Carlsbad City Council begins process to allow gun ranges
Lisa Gunther, owner of Gunther Guns in Carlsbad, at a Planning Commission meeting earlier this year, continues to seek a permit to open and operate a shooting range. File photo by Ellen Wright

CARLSBAD — The City Council is looking into allowing indoor shooting ranges in industrial zones and officially started the process at a meeting Tuesday night.

The council unanimously approved initiating an amendment to the zoning ordinances, which City Planner Don Neu said, could take up to six months.

The move came after a controversial decision in May denied Lisa Gunther, owner of Gunther Guns, a Conditional Use Permit to operate a shooting range.

Neu denied the permit because shooting ranges aren’t expressly listed in the city’s regulations, which he interpreted as meaning they were not allowed.

Gunther appealed his denial of the permit to the Planning Commission, which had a tie vote.

The tie vote upheld Neu’s decision, which then went in front of council, which voted to uphold Neu’s decision.

After the meeting in May, the council directed staff to look into changing the ordinances to eventually allow a range in the industrial zones.

Gunther asked the council to speed up the process.

“We realize in the overall schemes of projects in Carlsbad that this may seem to be a rather small issue in the city but as a small business, it’s a big issue for us,” said Gunther.

Mayor Matt Hall agreed and asked staff to speed up the process.

“To me, I would like to see this done much sooner than later,” Hall said.
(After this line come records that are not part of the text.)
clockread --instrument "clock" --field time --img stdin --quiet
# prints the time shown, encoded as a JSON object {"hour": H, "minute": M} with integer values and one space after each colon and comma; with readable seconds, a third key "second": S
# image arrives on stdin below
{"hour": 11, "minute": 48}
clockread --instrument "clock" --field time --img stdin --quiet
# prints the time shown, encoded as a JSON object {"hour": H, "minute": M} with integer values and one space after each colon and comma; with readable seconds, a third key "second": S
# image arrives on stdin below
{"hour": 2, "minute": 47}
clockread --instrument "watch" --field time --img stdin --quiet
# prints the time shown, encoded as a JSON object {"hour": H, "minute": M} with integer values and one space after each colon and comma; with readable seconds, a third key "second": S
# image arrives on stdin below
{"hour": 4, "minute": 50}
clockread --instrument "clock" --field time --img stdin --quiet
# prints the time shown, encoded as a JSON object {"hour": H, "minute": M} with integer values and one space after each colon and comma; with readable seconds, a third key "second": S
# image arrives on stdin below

Neu said it takes time because staff must first draft the amendment and then it needs to undergo a California Environmental Quality Act review, which takes 30 days.

Then, the amendment must go in front of the Planning Commission, which requires a notification process.

One way Neu said staff could speed up the process is by not allowing ranges in the coastal zone because then the amendment change would be required to undergo review from the California Coastal Commission.

The council thanked staff and clarified that the reason the gun range was denied wasn’t a Second Amendment issue.

“It’s clearly not a Second Amendment issue, it’s a land use issue. This is a use we haven’t contemplated in the city and one of the things that makes Carlsbad such a great place to live is that it has been well thought out, the location and placement of residential and commercial uses,” said Councilmember Michael Schumacher.

If shooting ranges are approved in the industrial zone in the city, which is surrounding Palomar Airport Road, companies would still need to apply and get approval for a conditional use permit.